I’ll make Judiciary ‘people-owned’, Dr Wekesa

By James Macharia

With only few meters to the finishing line, the race to seeking the next Kenya’s Chief Justice is sedately coming to an end with all eyes on the Judicial Service Commission (JSC) panel to see whom it will pronounce to have crossed the line before who.

This is despite a court order issued on Wednesday barring the JSC interviwinfg panel from naming a final winner for slot.

On Thursday, being the second last day of the interviews, Dr. Moni Wekesa, a holder of two doctorates was before the panel, where he presented his manifesto on what he intends to do if he wins the position.

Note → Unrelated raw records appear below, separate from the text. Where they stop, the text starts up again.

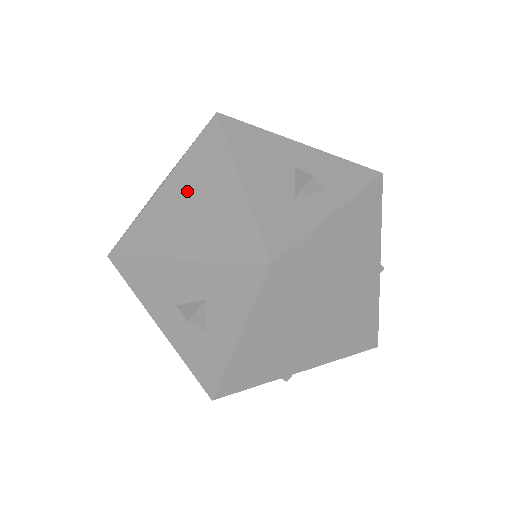
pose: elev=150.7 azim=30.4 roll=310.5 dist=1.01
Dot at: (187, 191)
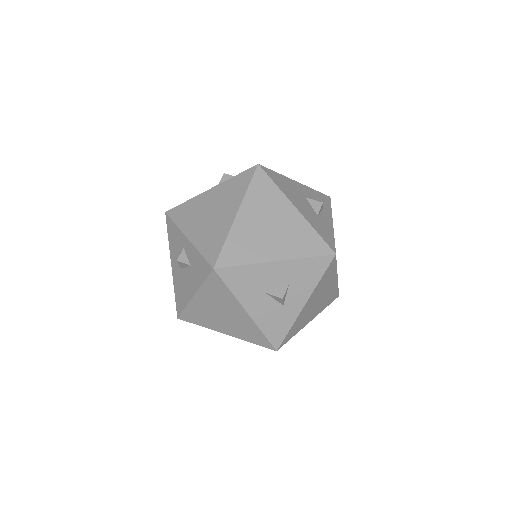
Dot at: (260, 217)
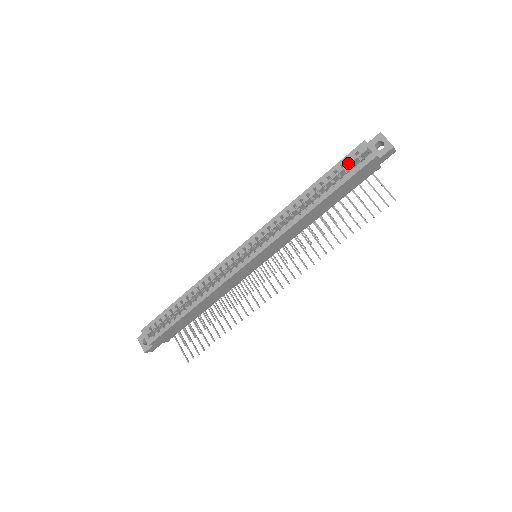
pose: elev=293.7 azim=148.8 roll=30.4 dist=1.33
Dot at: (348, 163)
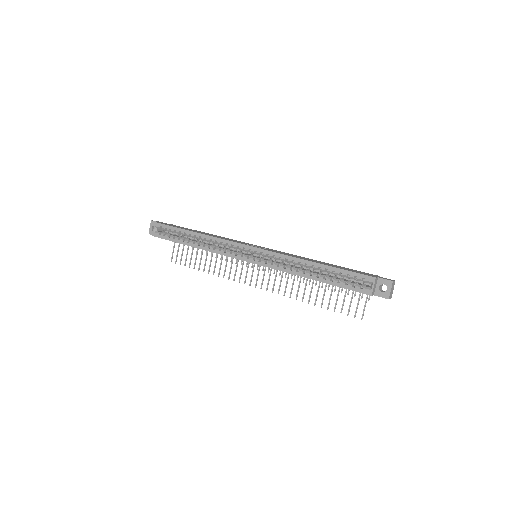
Dot at: (353, 278)
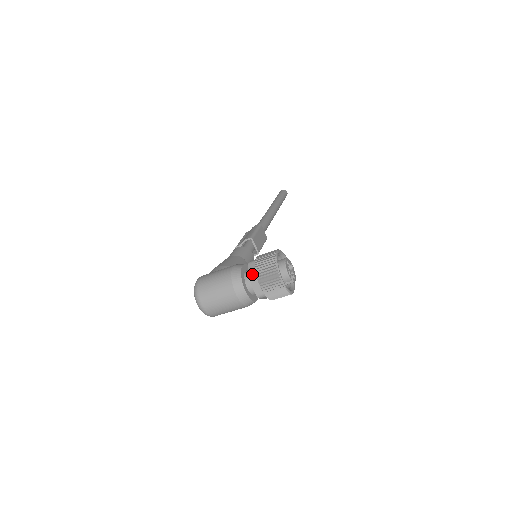
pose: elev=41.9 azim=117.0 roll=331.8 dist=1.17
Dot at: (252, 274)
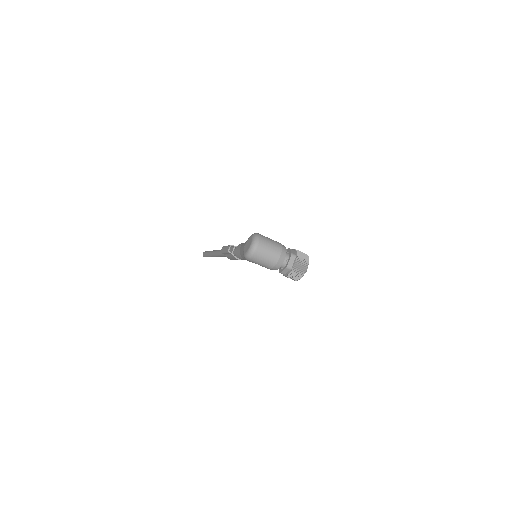
Dot at: (294, 253)
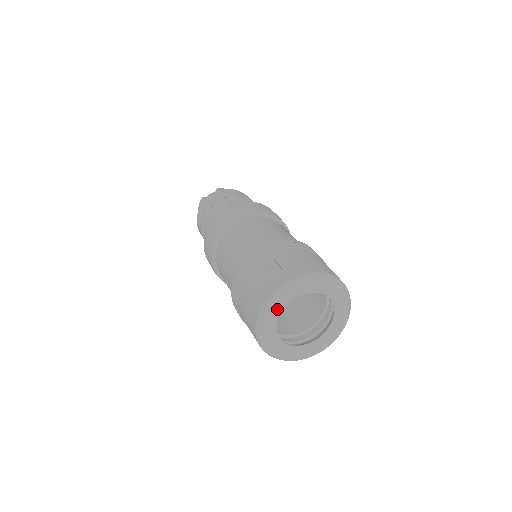
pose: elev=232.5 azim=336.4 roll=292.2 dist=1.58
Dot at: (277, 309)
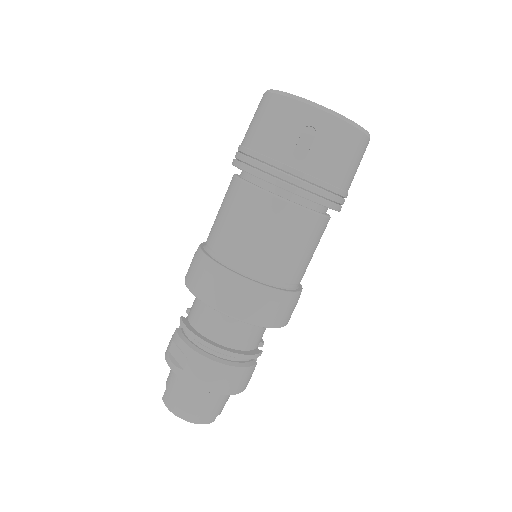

Dr Wekesa told the panel that he has a plan of taking the Judiciary to the public which will help the people feel that they own it themselves.

“I will make Judiciary people owned where they have a lot of information about where they are able to associate with it should we want to know about corruption, they will tell us,” he said.

Dr Wekesa also told the interviewers that he will empower the judicial staff by holding workshops and exchange programs in other countries.

Wekesa said that in the first three months if appointed as CJ, he will first amend the relationship between Judiciary and the other two arms of government; the executive and legislative. He claimed to be a transformative leader, who can communicate effectively and also a problem-solver.

For the sake of competence of workers in the Judiciary, Wekesa said that he will get scholarships for fifteen staffs per year where they will acquire even more working skills.

Wekesa said he’s proud of having chaired a committee that once came up with an anti-doping law and agency that secured the interests of Kenyan athletes.

The law also curbed the then rampant dipping vice amongst the athletes which was jeopardizing their lives in athletics.

He also recognized the Bodaboda riders, a group that he said has a stake in the Judiciary. Dr Wekesa told the commission that he plans to reach out to them in order to make them feel that they too own the Judiciary.

“I am thinking about the Bodaboda riders, they’ve a stake in the Judiciary. I would want to reach out to them so that they are able to feel that the Judiciary is theirs,” said Wekesa.

Dr Wekesa is a holder of two doctorates. One in Law and one in Sports.

Dr Wekesa said in front of the panel that he once took a national team in Helsinki in 1992 and in the course of events, one of the team members punched someone and got arrested. Consequentially, he was appointed to go and intervene through the matter to have the boy released.

Wekesa managed and the boy was released.

From then onwards, he developed interest in Law and ended up in the faculty desire of having a PhD in Education.

Professor Olive Mugenda, who is charing the panel, enquired to know why Wekesa refers to himself as Dr. Dr. Moni Wekesa.

In replying to the query,he said that he adopted the title in Central Europe.

Dr Wekesa marks the ninth candidate to be interviewed, out of the ten shortlisted individuals vying Judiciary presidency.

The interviews will end on Friday with Alice Yano being the last to be interviewed.